The eyes are not only the windows to the soul but, more importantly, your window to the world without which you will be unable to appreciate its sights. But there are so many eye health myths that can endanger your eyesight, which should be debunked for your own benefit.
#1 Visit the Optometrist When Something’s Wrong
Unfortunately, many people will only visit the optometrist at Costco if and when they experience adverse eye-related symptoms, such as blurry vision, flashes of light, and inflammation of the eyes. Many will even dismiss these symptoms as temporary and use folk remedies, sometimes with the goal of saving on the costs of an eye health exam and eyeglasses.
But this shouldn’t be! You have to see an optometrist on an annual basis even when your eyes look and feel fine. You should increase the frequency of your visits in case you have a family history of diabetes, eye diseases, or poor health. Your optometrist will make a schedule for your eye exams, which you have to follow for your own good.
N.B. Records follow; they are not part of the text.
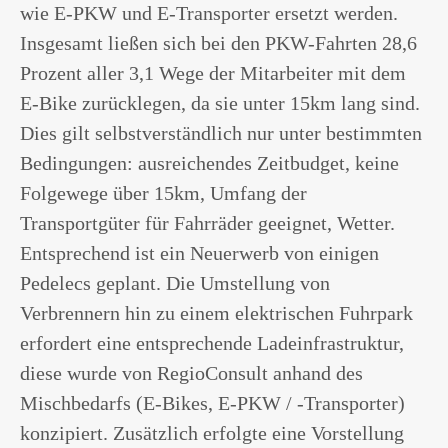
wie E-PKW und E-Transporter ersetzt werden.
Insgesamt ließen sich bei den PKW-Fahrten 28,6
Prozent aller 3,1 Wege der Mitarbeiter mit dem
E-Bike zurücklegen, da sie unter 15km lang sind.
Dies gilt selbstverständlich nur unter bestimmten
Bedingungen: ausreichendes Zeitbudget, keine
Folgewege über 15km, Umfang der
Transportgüter für Fahrräder geeignet, Wetter.
Entsprechend ist ein Neuerwerb von einigen
Pedelecs geplant. Die Umstellung von
Verbrennern hin zu einem elektrischen Fuhrpark
erfordert eine entsprechende Ladeinfrastruktur,
diese wurde von RegioConsult anhand des
Mischbedarfs (E-Bikes, E-PKW / -Transporter)
konzipiert. Zusätzlich erfolgte eine Vorstellung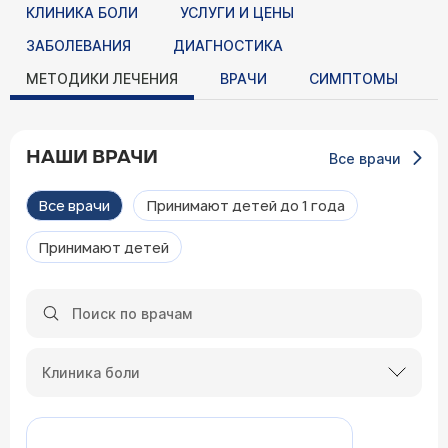
КЛИНИКА БОЛИ
УСЛУГИ И ЦЕНЫ
ЗАБОЛЕВАНИЯ
ДИАГНОСТИКА
МЕТОДИКИ ЛЕЧЕНИЯ
ВРАЧИ
СИМПТОМЫ
НАШИ ВРАЧИ
Все врачи
Все врачи
Принимают детей до 1 года
Принимают детей
Клиника боли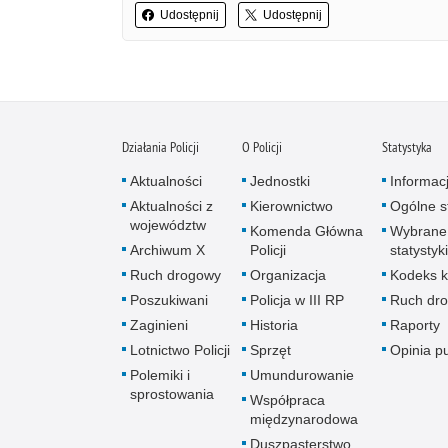
Udostępnij
Udostępnij
Działania Policji
O Policji
Statystyka
Aktualności
Jednostki
Informac
Aktualności z
Kierownictwo
Ogólne st
województw
Komenda Główna
Wybrane
Archiwum X
Policji
statystyki
Ruch drogowy
Organizacja
Kodeks k
Poszukiwani
Policja w III RP
Ruch dr
Zaginieni
Historia
Raporty
Lotnictwo Policji
Sprzęt
Opinia p
Polemiki i
Umundurowanie
sprostowania
Współpraca
międzynarodowa
Duszpasterstwo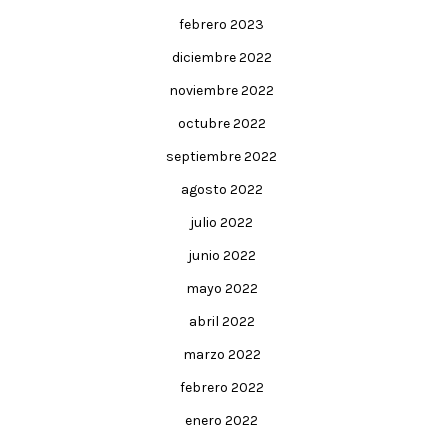
febrero 2023
diciembre 2022
noviembre 2022
octubre 2022
septiembre 2022
agosto 2022
julio 2022
junio 2022
mayo 2022
abril 2022
marzo 2022
febrero 2022
enero 2022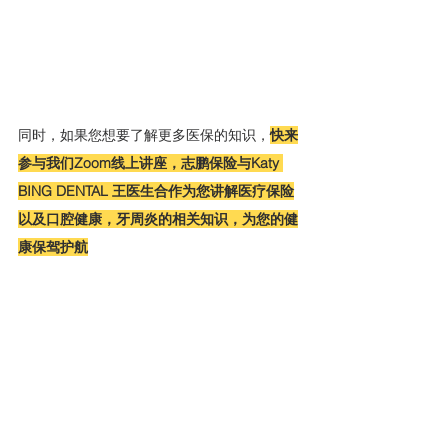
同时，如果您想要了解更多医保的知识，
快来
参与我们Zoom线上讲座，志鹏保险与Katy 
BING DENTAL 王医生合作为您讲解医疗保险
以及口腔健康，牙周炎的相关知识，为您的健
康保驾护航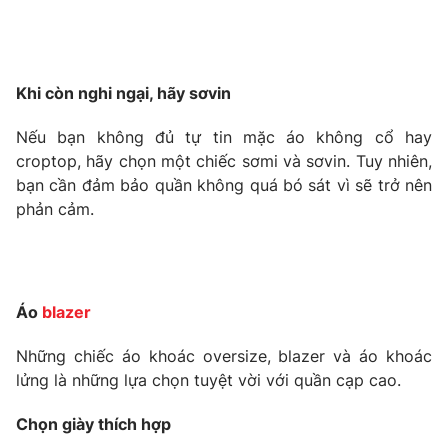
Phim VTV
Giải trí
Hậu trường
Điện ảnh
Đời sống
Nhân vật
Khi còn nghi ngại, hãy sơvin
Âm nhạc
Du lịch
Khán giả
Giáo dục
Nếu bạn không đủ tự tin mặc áo không cổ hay
Sao
Làm đẹp
croptop, hãy chọn một chiếc sơmi và sơvin. Tuy nhiên,
Giải sao mai
Tuyển sinh
bạn cần đảm bảo quần không quá bó sát vì sẽ trở nên
Công nghệ
Chất lượng cuộc sống
phản cảm.
Học trực tuyến
Hitech Công nghệ tương lai
Giao lưu trực tuyến
Sản phẩm
Lịch phát sóng
Áo
blazer
Thị trường
Những chiếc áo khoác oversize, blazer và áo khoác
Tư vấn
lửng là những lựa chọn tuyệt vời với quần cạp cao.
Chuyên mục khác
Emagazine
Podcast
Chọn giày thích hợp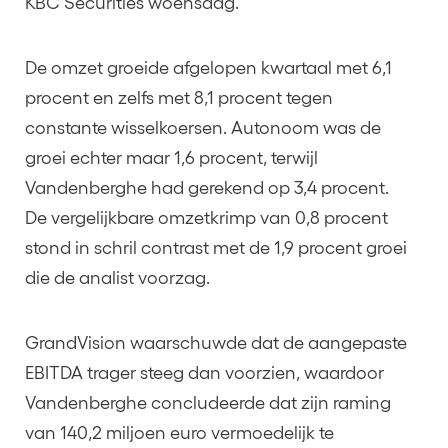
KBC Securities woensdag.
De omzet groeide afgelopen kwartaal met 6,1
procent en zelfs met 8,1 procent tegen
constante wisselkoersen. Autonoom was de
groei echter maar 1,6 procent, terwijl
Vandenberghe had gerekend op 3,4 procent.
De vergelijkbare omzetkrimp van 0,8 procent
stond in schril contrast met de 1,9 procent groei
die de analist voorzag.
GrandVision waarschuwde dat de aangepaste
EBITDA trager steeg dan voorzien, waardoor
Vandenberghe concludeerde dat zijn raming
van 140,2 miljoen euro vermoedelijk te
#2 Eyeglass Prescriptions Should Last for Several Years
Your eyes and their vision capacity will change for several reasons, such as overuse, illness, and age. This is another reason to have regular eye health exams since your eyeglass prescription can change, not to mention that your eyes may be compensating for the gradual changes resulting in eventual damage.
Plus, there are several eye diseases known as quiet diseases since there are no observable symptoms. Glaucoma, the second leading cause of blindness among Americans, is one such quiet eye diseases – you will not likely know that you have it because it develops slowly, typically without obvious symptoms, and it usually affects side vision first. As such, you will probably not seek medical opinion until and unless you have lose a significant amount of your vision capacity – and, by then, whatever vision you have lost cannot be restored.
Even when you vision is perfect, you must still see an optometrist at least once a year!
#3 Ultraviolet Rays Are Only a Danger in Summer
No, ultraviolet rays are a factor in eye health whether it’s the dead of winter or the height of summer. You must always take precautionary measures to protect your peepers from the sun’s damaging rays by wearing sunglasses with both UVA and UVB protection whenever you go out.
You can ask your optometrist for recommendations about effective sunglasses, which can vary depending on your activity. For example, you may want to use a different pair of sunglasses when fishing in summer and when skiing in winter.
Just take good care of your eyes and your eyes will become your friends, too.